The State’s leadership, including Raman Singh, the Chief Minister, E.S.L. Narasimhan, until recently the Governor of Chhattisgarh, (a former intelligence officer) and Vishwa Ranjan, the police chief , fashioned a strategy which demands that the law of the land be violated to crush the Maoists – no matter what it takes, including illegal detention, abductions, sexual violence, severe beatings, torture, even murder, as in the notorious Gompad village killings. The approach is underpinned by a visceral, almost racist, prejudice that considers the tribal people sub-humans who only understand the language of violence. The state has deliberately restricted or barred people’s access to public services on the ground that these would be abused by the Maoists.
Civil liberties defenders, public health activists, Gandhian social workers, progressive intellectuals, and even ordinary citizens concerned about appalling social indices and disempowerment of Adivasis, are anathema to this approach. They must be muzzled, banished and “taught a lesson”. That is why Gandhian activist Himanshu Kumar’s ashram was razed and he was forced into exile. Young Lingaram Kodopi, with no history of radical activism or crime, was declared a dangerous extremist and tortured.
Binayak Sen falls into the “dangerous” category. He is especially targeted because he is internationally known. The police arrested him on trumped-up charges in 2007 under a raft of laws including the draconian Chhattisgarh Special Public Security Act.
So insistent was the administration on denying him bail for two years that even pleas from the highest quarters, including Prime Minister Manmohan Singh, were scornfully rejected by the Chief Minister. The Chief Minister, Narasimhan and Vishwa Ranjan had convinced themselves that Binayak Sen was a dangerous Maoist or a collaborator and must be “taught a lesson”. The Chhattisgarh High Court also refused him bail. Clearly, the ruling elite had held Binayak Sen guilty without trial. It was united behind the police in its witch-hunt of Binayak Sen.
The prosecution’s case reflects this consensus. The remarkable sloppiness, and factual and legal inconsistencies with which it is shot through, bear testimony to its desperation to secure a harsh verdict against Binayak Sen – no matter that he has never been previously accused of any wrongdoing, leave alone crime, and has always condemned all kinds of violence, including the Maoists’.
The prosecutor became a laughing stock.
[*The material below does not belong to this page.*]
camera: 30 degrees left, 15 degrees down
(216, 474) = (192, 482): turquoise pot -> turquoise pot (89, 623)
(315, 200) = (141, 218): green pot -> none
He started by quoting Das Kapital to prove that Marxism divides society and preaches violence and ended by triumphantly discovering a link between Binayak Sen and Pakistan’s ISI (Inter-Services Intelligence). In reality, this ISI was the Jesuit-run Delhi-based Indian Social Institute.
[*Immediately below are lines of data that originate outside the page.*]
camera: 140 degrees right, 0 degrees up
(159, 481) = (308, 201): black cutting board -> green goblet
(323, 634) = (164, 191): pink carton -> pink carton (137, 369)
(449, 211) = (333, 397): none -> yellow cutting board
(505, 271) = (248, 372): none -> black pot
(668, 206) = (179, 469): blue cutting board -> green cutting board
Instead of coolly analysing, discounting/dismissing the police case, the judge obliged the prosecutor and delivered a black mark of a verdict. The higher judiciary must undo this gross miscarriage of justice – not merely by overturning the verdict, but also compensating Binayak Sen for the privations imposed on him, including two years in jail, and psychological and physical suffering. Not least, it must penalise the police and the judge in an exemplary manner for disgracing India’s democracy and judiciary.